Steve Jones - SSC Editor wrote: David.Poole wrote:
I think the important thing is to reflect on the lessons learned and ask what we would do better with the benefit of hindsight.
... The point is these are both addressable issues and in a no-blame culture these can be assigned priority appropriate to their level of risk.
Priority also based on cost/resources. I'm working on that latter part, because it's not just the risk and priority, but adding resources to better ensure these things are covered.
Heh... "Priority"... "Cost/Resources". These are things that should be a part of the culture of what people are claiming to be DevOps.
The best way to solve "Priority" issues is to not create issues by promoting bad code and breaking things that used to work. Period. That will also resolve "Cost/Resources" issues because you won't have unplanned for issues. 😉
Before you get in a huff, yes, I agree that no one is perfect and that's also why you also need to plan for rollbacks.
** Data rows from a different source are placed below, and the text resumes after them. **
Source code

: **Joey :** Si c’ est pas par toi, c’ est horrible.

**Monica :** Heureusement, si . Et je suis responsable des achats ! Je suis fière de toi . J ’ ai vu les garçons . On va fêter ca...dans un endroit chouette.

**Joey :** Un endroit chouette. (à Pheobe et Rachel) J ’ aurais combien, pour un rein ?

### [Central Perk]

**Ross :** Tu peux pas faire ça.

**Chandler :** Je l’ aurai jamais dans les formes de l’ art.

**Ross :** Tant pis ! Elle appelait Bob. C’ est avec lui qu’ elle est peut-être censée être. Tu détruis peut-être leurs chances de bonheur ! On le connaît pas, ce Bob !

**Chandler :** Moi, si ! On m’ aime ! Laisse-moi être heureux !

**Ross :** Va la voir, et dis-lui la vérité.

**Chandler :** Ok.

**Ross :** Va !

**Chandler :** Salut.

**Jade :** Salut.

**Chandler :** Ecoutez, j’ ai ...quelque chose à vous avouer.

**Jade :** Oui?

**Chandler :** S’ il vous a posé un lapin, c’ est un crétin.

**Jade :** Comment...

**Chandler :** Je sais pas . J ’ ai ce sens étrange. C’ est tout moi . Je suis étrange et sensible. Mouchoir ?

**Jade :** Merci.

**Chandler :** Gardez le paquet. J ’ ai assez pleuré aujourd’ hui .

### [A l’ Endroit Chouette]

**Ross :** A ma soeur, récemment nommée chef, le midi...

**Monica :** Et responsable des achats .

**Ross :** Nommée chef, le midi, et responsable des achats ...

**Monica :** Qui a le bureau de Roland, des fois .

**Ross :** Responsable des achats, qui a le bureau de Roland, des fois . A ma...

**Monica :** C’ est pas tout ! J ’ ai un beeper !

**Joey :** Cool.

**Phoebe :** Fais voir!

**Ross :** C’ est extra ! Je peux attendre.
Of course, the best rollback plans should never be needed but still have to be at the ready.
A part of "DevOps" IS having a proper test environment. You don't have one and that means that you're not a DevOps shop. Sorry, but, period.
I'm tickled that they finally fixed the issues that came about in the last several weeks (months?) and also understand the stress that it all caused. Learn to avoid the stress by doing it right 99.9% right the first time and be at the ready with a plan for the 0.1% that goes wrong. And, you folks haven't been. Sorry, but, period.
Even the first release of the new site was a complete joke. Many of us tested the hell out of the new site at your request (and we WERE seriously happy and honored to do so) before the release and many of us compared notes afterwards. Most of the faults and missing features that we cited were still released, right on bloody schedule :(. It was a waste of our time and a waste of your developers' time. The cite lost a lot of good, strong, members because of it.
Adopt some of what I call the basics of development regardless of what too-cool-for-school term you apply to the SDLC. Rule number one is do it right so you don't have to do it again, and again, and again. It will also help keep you from getting a black eye by your customers. It just doesn't take that much longer to do things right but it takes a hell of a lot longer to do things more than once.
Rule number 2 is that you have to have a test environment that very, very closely resembles the production database in order to make Rule 1 actually happen. You don't happen to know of a company that offers any database cloning software, DO YA? 😀
Rule number 3... if management wants it real bad, that's the way they'll get it. You been through this many times on this site and have seen many forum posts that cite the same thing. Fight the schedule push if something is wrong or going wrong. Heh... and only Rule 2 will tell you that.
And, please... don't YOU take any of this personally. You're not the one in control of any of this. You're only the messenger (although an important, credible messenger) and I hope you take this message back to management. This site isn't important just to the community... it's important to RedGate as a company. It generates awareness of RedGate, has many trusted members like yourself, Grant, Kathi, Kendra, and more, and all of that helps generate revenue because... you're all motivated to "do it right".